Federal Reserve Credibility and Reputation in Historical Perspective
Introduction
The Federal Reserve and many other central banks have achieved remarkable credibility in the two decades preceding the financial crisis of 2007-2008. Central bank credibility has gone through a pendulum in the past century and a half. It was high under the gold standard before World War I and in the 1920s, declined dramatically in the middle of the twentieth century and then was restored in the 1980s. The recent good performance in many countries was enhanced by the adoption of inflation targeting. The recent financial crisis and the call for central bankers to focus more on financial stability and especially the tools of macro prudential regulation may pose significant challenges for central banks to preserve their credibility in the future.

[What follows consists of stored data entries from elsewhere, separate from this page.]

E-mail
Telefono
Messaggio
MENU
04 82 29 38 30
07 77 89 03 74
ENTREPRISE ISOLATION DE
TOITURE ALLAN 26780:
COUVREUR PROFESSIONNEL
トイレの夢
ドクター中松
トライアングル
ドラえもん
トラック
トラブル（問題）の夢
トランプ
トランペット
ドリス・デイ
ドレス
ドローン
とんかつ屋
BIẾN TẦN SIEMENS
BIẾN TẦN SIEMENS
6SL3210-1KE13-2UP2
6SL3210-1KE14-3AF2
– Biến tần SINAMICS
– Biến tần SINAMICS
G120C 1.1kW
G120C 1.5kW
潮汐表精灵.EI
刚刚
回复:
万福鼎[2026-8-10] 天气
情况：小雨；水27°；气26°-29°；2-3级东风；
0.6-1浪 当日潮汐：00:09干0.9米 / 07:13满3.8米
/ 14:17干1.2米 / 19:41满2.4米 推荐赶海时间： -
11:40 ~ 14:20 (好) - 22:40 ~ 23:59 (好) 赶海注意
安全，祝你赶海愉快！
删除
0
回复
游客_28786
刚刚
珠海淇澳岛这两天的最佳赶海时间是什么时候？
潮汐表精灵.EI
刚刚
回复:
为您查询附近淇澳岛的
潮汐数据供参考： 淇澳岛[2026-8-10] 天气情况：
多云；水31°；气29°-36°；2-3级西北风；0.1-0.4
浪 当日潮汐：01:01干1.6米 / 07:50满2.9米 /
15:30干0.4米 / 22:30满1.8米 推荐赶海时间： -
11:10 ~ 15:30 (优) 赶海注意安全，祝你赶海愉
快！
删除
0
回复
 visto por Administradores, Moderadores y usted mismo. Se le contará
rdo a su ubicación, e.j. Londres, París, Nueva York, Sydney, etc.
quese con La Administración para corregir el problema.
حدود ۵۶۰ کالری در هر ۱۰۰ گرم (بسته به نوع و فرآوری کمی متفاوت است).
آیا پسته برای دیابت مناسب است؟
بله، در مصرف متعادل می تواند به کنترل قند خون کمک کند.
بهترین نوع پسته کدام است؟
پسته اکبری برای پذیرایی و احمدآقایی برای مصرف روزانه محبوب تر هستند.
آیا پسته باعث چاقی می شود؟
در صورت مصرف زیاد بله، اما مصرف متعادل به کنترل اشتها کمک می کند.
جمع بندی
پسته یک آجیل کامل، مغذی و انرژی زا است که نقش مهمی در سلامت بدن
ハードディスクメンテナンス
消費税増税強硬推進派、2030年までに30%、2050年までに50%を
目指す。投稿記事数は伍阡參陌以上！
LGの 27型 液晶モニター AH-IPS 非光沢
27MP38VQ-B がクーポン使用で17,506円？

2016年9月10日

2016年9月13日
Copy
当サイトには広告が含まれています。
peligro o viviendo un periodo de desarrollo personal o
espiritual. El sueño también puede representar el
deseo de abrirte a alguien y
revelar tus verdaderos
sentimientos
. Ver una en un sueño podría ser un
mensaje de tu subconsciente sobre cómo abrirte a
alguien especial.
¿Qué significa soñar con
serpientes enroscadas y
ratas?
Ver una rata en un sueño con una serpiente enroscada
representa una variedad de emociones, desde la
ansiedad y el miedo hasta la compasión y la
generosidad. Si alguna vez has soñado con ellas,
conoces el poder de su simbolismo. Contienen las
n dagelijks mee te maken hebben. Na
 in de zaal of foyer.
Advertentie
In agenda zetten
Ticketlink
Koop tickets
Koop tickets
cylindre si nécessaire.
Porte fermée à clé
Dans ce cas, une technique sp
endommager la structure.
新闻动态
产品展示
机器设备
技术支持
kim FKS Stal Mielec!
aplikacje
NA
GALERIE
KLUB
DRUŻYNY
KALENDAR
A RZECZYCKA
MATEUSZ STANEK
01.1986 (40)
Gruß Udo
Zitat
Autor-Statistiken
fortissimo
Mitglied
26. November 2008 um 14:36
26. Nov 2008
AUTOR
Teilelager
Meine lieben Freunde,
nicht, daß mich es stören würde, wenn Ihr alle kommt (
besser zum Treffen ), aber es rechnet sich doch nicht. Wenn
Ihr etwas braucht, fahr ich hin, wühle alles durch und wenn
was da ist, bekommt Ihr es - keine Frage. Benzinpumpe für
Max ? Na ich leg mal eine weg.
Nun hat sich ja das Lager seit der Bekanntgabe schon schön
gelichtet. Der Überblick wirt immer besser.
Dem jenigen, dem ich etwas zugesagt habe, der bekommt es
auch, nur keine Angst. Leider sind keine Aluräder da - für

I define central bank credibility as a commitment to follow well-articulated and transparent rules and policy goals. Credibility is directly tied to performance “Credibility depends on the history of policy making and the behavior of the policy institution” (Brunner 1983). Following my work with Pierre Siklos (Bordo and Siklos 2014) I interpret credibility in terms of inflation performance. Credibility is a flow variable that changes as observed inflation is seen to deviate from a time-varying objective. Credibility also affects a central bank’s reputation, which can be viewed as a stock variable. “It takes many good deeds to build a good reputation, and only one bad one to lose it” (Benjamin Franklin).
Credibility builds trust in institutions and helps weather crises. It helps markets and the public discern the actual policies being followed. The key determinants of credibility are the monetary regime in place and institutional factors such as the mandate of the central bank, its autonomy with respect of the government and the governance of the institution.
Bordo and Siklos (2014) argue that a central bank is deemed credible when it delivers, subject to a random error, the implied inflation rate objective conditional on the monetary regime in place. We derive the inflation objective using a Taylor Rule and we adjust it for the type of policy instrument used in different monetary regimes: the interest rate, a monetary aggregate and the exchange rate.
The history of central bank credibility is tied up with the history of policy regimes.
In Bordo and Siklos (2014) we compare credibility in three broadly defined regimes: a) the gold standard which includes the pre 1914 classical gold standard and the 1920s gold exchange standard; b) the Bretton Woods era which includes the years when the U.S. indirectly adhered to the pegged price of gold nominal anchor and the period after when the golden anchor was raised leading to the Great Inflation; c) the recent fiat money regime with the primacy of low inflation. As a measure of the evolution of credibility across regimes Figure 1 shows the pattern of expected and observed inflation for 10 countries for each regime. As can be seen the figure reveals a pendulum pattern. Credibility was high in the gold standard era, considerably less so in the Bretton Woods era and then back to the pattern of the gold standard under the current regime with primacy for low inflation.